To do →
Which lines run from the line with "no significant protein" through the line with "immunohistochemistry photomicrograph has" in the entries below? Print them exactly, both ends included, and nothing more.

Dataset records →
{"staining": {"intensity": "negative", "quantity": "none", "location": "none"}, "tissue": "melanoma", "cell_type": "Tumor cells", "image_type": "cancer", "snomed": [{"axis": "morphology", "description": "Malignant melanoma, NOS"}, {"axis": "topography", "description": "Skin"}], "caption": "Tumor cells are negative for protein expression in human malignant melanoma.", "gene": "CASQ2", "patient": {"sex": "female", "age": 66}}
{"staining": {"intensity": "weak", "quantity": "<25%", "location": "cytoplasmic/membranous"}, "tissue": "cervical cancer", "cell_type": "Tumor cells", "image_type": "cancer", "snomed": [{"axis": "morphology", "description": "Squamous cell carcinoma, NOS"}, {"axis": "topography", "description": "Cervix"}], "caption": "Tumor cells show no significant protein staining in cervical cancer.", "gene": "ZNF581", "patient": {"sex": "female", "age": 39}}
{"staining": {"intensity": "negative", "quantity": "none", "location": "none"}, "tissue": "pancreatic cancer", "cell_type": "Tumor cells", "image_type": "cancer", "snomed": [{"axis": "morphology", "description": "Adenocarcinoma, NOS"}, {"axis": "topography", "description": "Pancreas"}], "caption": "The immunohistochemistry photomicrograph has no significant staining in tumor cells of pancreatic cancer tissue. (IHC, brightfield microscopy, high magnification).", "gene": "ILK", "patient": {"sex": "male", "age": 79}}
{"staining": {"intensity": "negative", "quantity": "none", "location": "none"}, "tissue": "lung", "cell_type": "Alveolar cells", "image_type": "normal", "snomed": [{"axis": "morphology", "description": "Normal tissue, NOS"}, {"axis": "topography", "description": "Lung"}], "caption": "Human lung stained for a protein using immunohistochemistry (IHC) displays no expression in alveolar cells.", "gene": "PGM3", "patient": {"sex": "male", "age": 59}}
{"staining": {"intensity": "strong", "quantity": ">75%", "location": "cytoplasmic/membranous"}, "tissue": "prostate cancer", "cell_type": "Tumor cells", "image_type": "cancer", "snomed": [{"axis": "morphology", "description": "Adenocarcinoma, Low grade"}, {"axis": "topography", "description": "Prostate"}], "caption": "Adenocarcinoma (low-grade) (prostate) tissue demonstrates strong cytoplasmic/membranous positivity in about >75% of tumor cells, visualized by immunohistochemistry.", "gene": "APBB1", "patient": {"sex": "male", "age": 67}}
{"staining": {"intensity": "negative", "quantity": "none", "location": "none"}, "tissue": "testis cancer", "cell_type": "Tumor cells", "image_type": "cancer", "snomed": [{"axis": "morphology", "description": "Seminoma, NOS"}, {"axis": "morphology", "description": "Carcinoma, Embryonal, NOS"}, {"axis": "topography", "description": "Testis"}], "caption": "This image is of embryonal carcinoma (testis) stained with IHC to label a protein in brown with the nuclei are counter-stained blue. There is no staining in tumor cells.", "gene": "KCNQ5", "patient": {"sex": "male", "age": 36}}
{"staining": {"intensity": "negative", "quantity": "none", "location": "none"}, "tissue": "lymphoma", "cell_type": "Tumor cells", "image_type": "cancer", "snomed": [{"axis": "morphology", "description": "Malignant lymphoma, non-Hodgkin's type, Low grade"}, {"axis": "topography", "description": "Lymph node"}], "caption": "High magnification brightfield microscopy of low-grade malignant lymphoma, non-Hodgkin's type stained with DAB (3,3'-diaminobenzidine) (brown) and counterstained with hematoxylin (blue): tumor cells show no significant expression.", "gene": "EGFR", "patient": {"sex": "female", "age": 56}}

Your response →
{"staining": {"intensity": "weak", "quantity": "<25%", "location": "cytoplasmic/membranous"}, "tissue": "cervical cancer", "cell_type": "Tumor cells", "image_type": "cancer", "snomed": [{"axis": "morphology", "description": "Squamous cell carcinoma, NOS"}, {"axis": "topography", "description": "Cervix"}], "caption": "Tumor cells show no significant protein staining in cervical cancer.", "gene": "ZNF581", "patient": {"sex": "female", "age": 39}}
{"staining": {"intensity": "negative", "quantity": "none", "location": "none"}, "tissue": "pancreatic cancer", "cell_type": "Tumor cells", "image_type": "cancer", "snomed": [{"axis": "morphology", "description": "Adenocarcinoma, NOS"}, {"axis": "topography", "description": "Pancreas"}], "caption": "The immunohistochemistry photomicrograph has no significant staining in tumor cells of pancreatic cancer tissue. (IHC, brightfield microscopy, high magnification).", "gene": "ILK", "patient": {"sex": "male", "age": 79}}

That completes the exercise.